2019-05-27 at 13:44 #17776Change rendering intent from absolute to relative colorimetric on the plot and you can make a whitepoint-agnostic assessment of the gamut. It looks to be close to sRGB, judging from the above. Your issue is not blue, but (potentially) the saturated green-yellow-red regions of the gamut. The blue primary being quite far out also tells me this profile was probably not done with the most accurate of measurement devices, and the whitepoint seems excessively blueish, even with the calibration reducing the blue channel (and the 8-bit quantization errors in the calibration curves tell me this profile has probably been created using DataColor software).
2019-06-02 at 3:15 #17873You are completely correct.
I was unable to see many shades of yellow and things like folder icons in Windows explorer were almost invisible.
The calibration software being used was still being debugged and the device had not been properly calibrated.
Finally, I was using a calibration system (likely) even worse than DataColor.
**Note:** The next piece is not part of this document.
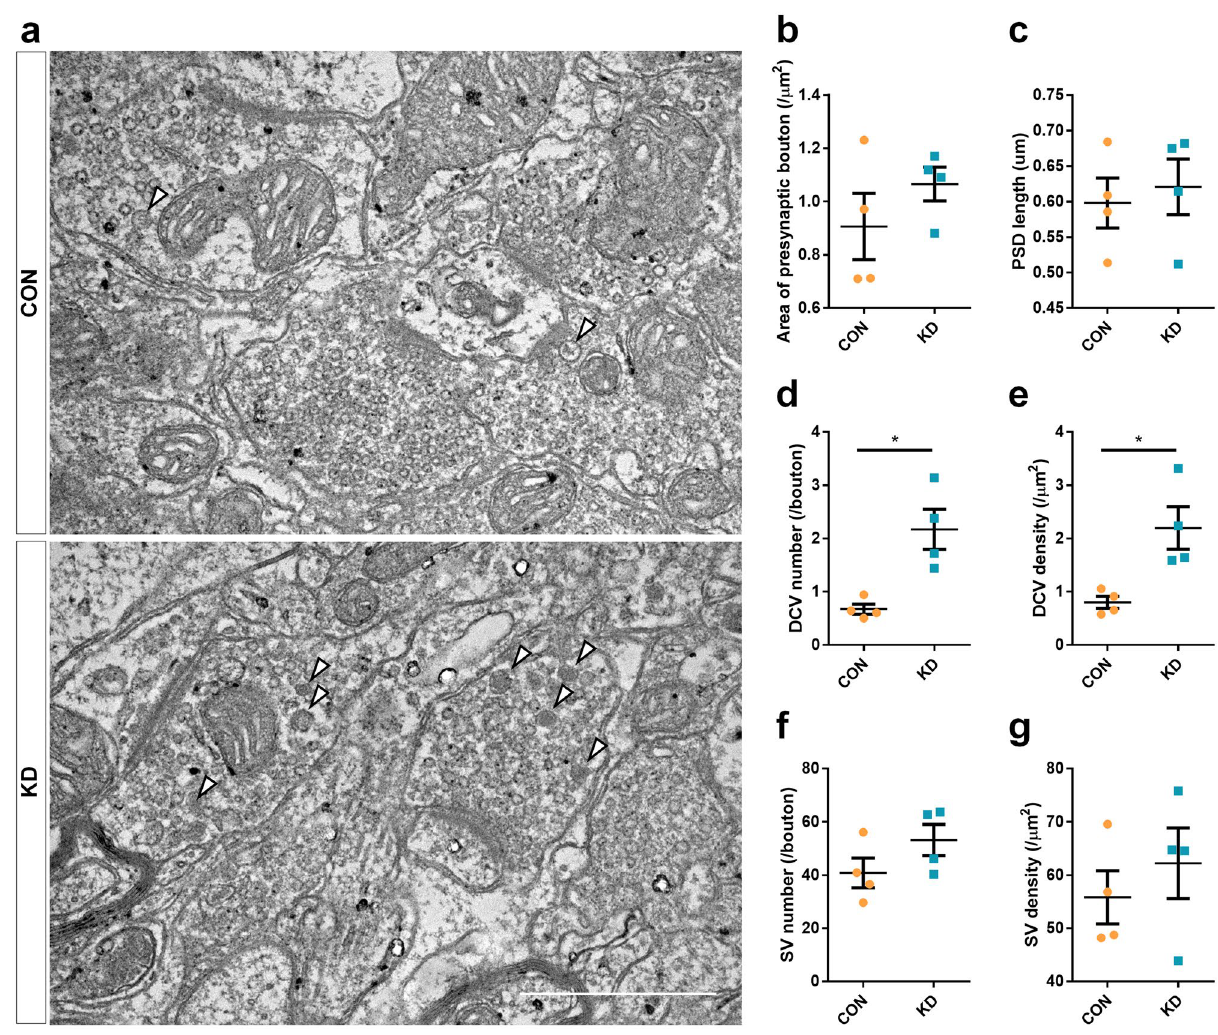
Figure 3. DCVs are accumulated in IPN of MHb CAPS2 knockdown mice. ( a ) Representative electron micrographs of IPN slices from the mice injected with AAV-sh-vehicle (CON) or AAV-sh-CAPS2 (KD). Closed arrowheads indicate DCVs. ( b–g ) MHb CAPS2 knockdown effect in IPN synapses was examined by measuring the area of presynaptic bouton, PSD length, DCV, SV number, and density. Decreased CAPS2 expression in the MHb led to increased DCV number and density in the IPN. Data represent mean ± SEM, * P < 0.05 (CON, n = 4; KD, n = 4; 50 synapses counted and averaged per mice; presynaptic area: P = 0.486; PSD length: P = 1.000; DCV number: P = 0.029; DCV density : P = 0.029; SV number: P = 0.200; SV density: P = 0.686; Mann–Whitney U -test; Scale bars, 1 group; Mann–Whitney U -test; SV number: 40.86 ± 11.20 vs. 53.20 ± 11.77, P = 0.200; SV density: 55.83 ± 9.96 vs. 62.24 ± 13.31, P = 0.686; Fig. 3a, f, and g). This implied that the CAPS2 reduction impairs DCV exocytosis and leads to accumulation of DCVs in the MHb terminals in the IPN. MHb CAPS2 knockdown affects c‑Fos and p‑ERK levels in the IPN. Since DCVs accumulate in syn- aptic bouton of the MHb in the IPN by down-regulation of MHb CAPS2, we measured c-Fos and p-ERK levels as neuronal activity markers in the IPN using Western blot and immunohistochemistry (IHC). In Western blot analysis using IPN lysates containing the presynaptic components derived from the MHb, CAPS2 protein levels were decreased in the knockdown group (n = 5 for each group, Mann–Whitney U -test; CAPS2: 1.00 ± 0.33 vs. 0.41 ± 0.20, P = 0.016; Fig. 4a and b). Protein levels of c-Fos and p-ERK in the IPN were also decreased, without affecting expression of total ERK (n = 5 for each group, Mann–Whitney U -test; c-Fos: 1.00 ± 0.39 vs. 0.34 ± 0.13, P = 0.016; p-ERK: 1.00 ± 0.16 vs. 0.57 ± 0.16, P = 0.008; ERK: 1.00 ± 0.15 vs. 0.79 ± 0.24, P = 0.222; Fig. 4a and c–e). From IHC, the number of c-Fos-positive cells was also decreased in MHb CAPS2 knockdown mice (n = 6 for each group, Student’s t -test; c-Fos-positive cells: 8.17 ± 3.56 vs. 3.83 ± 2.78, T (10) = -2.351 P = 0.041; Fig. 4f and g). These results suggest that presynaptic accumulation of DCV leads to decreased IPN neuronal activity.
I was using a smartphone camera’s RAW output.
Thanks to your feedback and other sources of information, I made a strong case that the application was buggy. After some changes and calibrator calibration, my monitor color profile is a lot saner and the monitor looks much more reasonable.
Thank you for your work with DisplayCAL and making it possible to see the guts of ICM files so easily. I hope to acquire a device someday that allows me to use the rest of your software.